Segment Start: EXERCISE MATERIAL

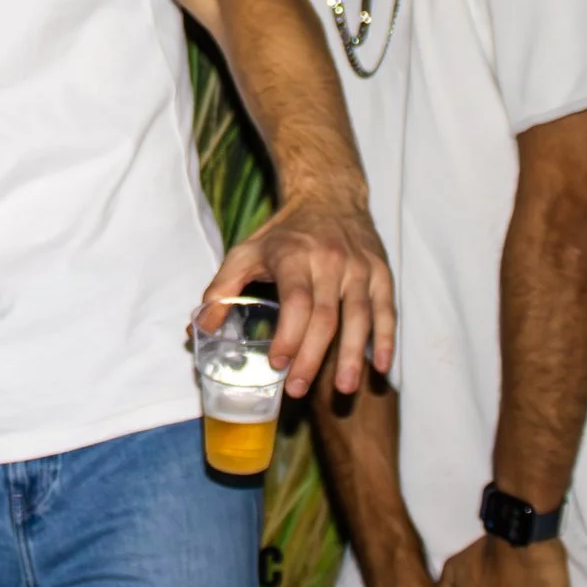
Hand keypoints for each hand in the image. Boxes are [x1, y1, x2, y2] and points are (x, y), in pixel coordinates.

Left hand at [203, 192, 394, 395]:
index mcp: (294, 256)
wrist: (330, 196)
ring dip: (352, 356)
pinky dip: (386, 341)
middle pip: (325, 316)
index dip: (288, 335)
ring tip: (343, 389)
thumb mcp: (246, 252)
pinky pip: (387, 311)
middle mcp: (330, 261)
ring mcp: (360, 268)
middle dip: (312, 357)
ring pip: (359, 317)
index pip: (295, 301)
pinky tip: (381, 367)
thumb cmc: (284, 233)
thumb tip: (199, 329)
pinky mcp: (382, 273)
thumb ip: (221, 289)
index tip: (277, 364)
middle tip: (297, 389)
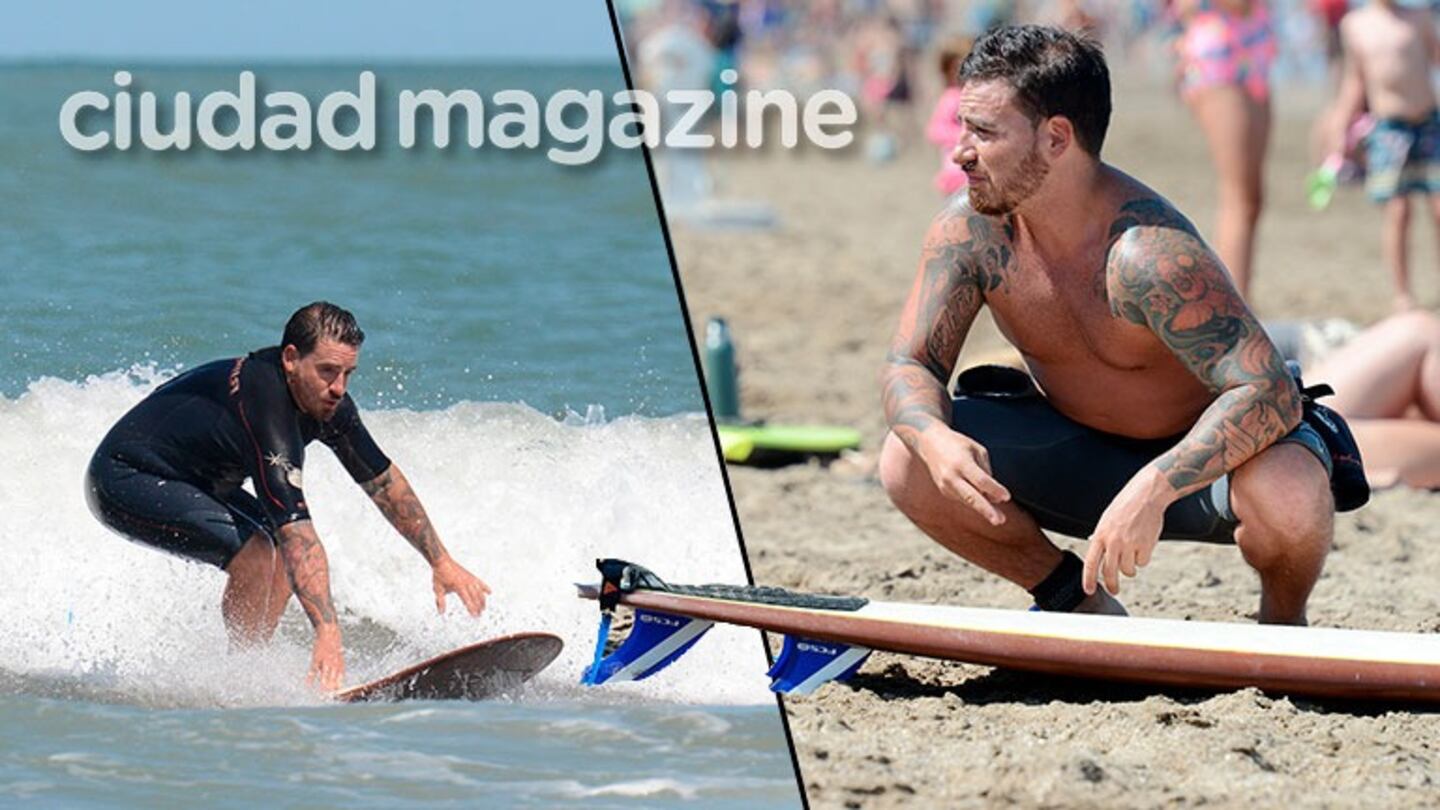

Segment End: EXERCISE MATERIAL

> **ACTIVITY**:
When a line in the records above holds "pinky", that line is to be reported.

> **TASK SOLUTION**:
pinky dip: (386, 341)
pinky pip: (387, 311)
pinky tip: (381, 367)
pinky mcp: (382, 273)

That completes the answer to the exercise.